▶ **Instruction**
Starting at the line below that contains "their wireless service", print each line through the end of the records exactly as it appears.

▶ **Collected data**

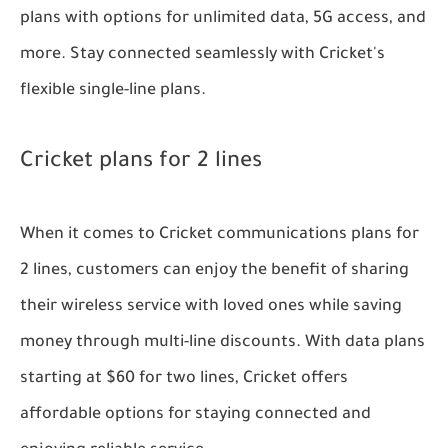
plans with options for unlimited data, 5G access, and
more. Stay connected seamlessly with Cricket's
flexible single-line plans.
Cricket plans for 2 lines
When it comes to Cricket communications plans for
2 lines, customers can enjoy the benefit of sharing
their wireless service with loved ones while saving
money through multi-line discounts. With data plans
starting at $60 for two lines, Cricket offers
affordable options for staying connected and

▶ **Response area**
their wireless service with loved ones while saving
money through multi-line discounts. With data plans
starting at $60 for two lines, Cricket offers
affordable options for staying connected and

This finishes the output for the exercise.